■ **EXERCISE DETAILS**
Reproduce the material below, changing each "lens line" to "camera line" and keeping everything else the same. Omit the pictures from your answer.

■ **AVAILABLE DATA**
++++++

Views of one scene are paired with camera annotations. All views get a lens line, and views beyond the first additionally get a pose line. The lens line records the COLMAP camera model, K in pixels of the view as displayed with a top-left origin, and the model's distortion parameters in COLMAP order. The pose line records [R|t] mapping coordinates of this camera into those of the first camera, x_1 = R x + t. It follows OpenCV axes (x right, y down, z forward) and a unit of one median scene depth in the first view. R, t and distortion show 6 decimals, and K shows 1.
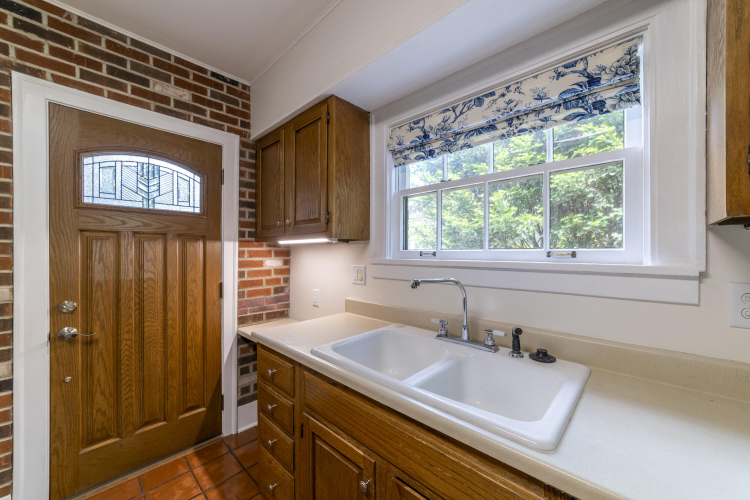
lens RADIAL K [[287.2, 0, 370.8], [0, 287.2, 249.6], [0, 0, 1]] dist [-0.019092, 0.000213]
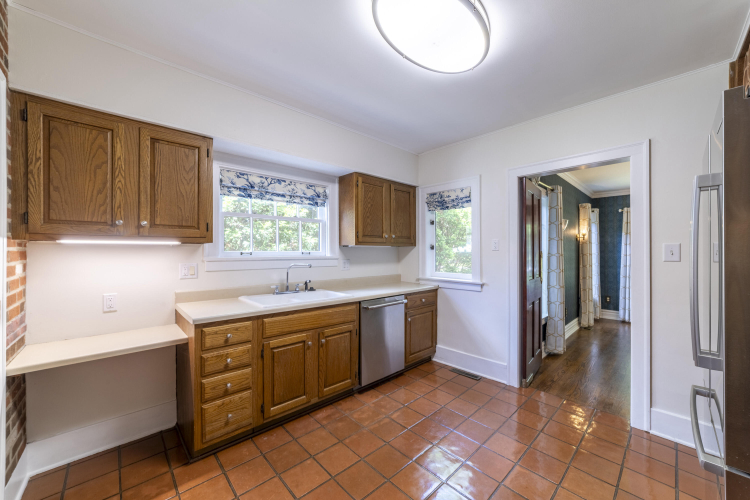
lens RADIAL K [[287.2, 0, 370.8], [0, 287.2, 249.6], [0, 0, 1]] dist [-0.019092, 0.000213]
pose [[0.069562, 0.005978, 0.997560, -1.690332], [-0.007667, 0.999956, -0.005458, -0.006880], [-0.997548, -0.007269, 0.069604, 0.164318]]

++++++

■ **ANSWER FOR THE TASK**
Views of one scene are paired with camera annotations. All views get a camera line, and views beyond the first additionally get a pose line. The camera line records the COLMAP camera model, K in pixels of the view as displayed with a top-left origin, and the model's distortion parameters in COLMAP order. The pose line records [R|t] mapping coordinates of this camera into those of the first camera, x_1 = R x + t. It follows OpenCV axes (x right, y down, z forward) and a unit of one median scene depth in the first view. R, t and distortion show 6 decimals, and K shows 1.
lens RADIAL K [[287.2, 0, 370.8], [0, 287.2, 249.6], [0, 0, 1]] dist [-0.019092, 0.000213]
lens RADIAL K [[287.2, 0, 370.8], [0, 287.2, 249.6], [0, 0, 1]] dist [-0.019092, 0.000213]
pose [[0.069562, 0.005978, 0.997560, -1.690332], [-0.007667, 0.999956, -0.005458, -0.006880], [-0.997548, -0.007269, 0.069604, 0.164318]]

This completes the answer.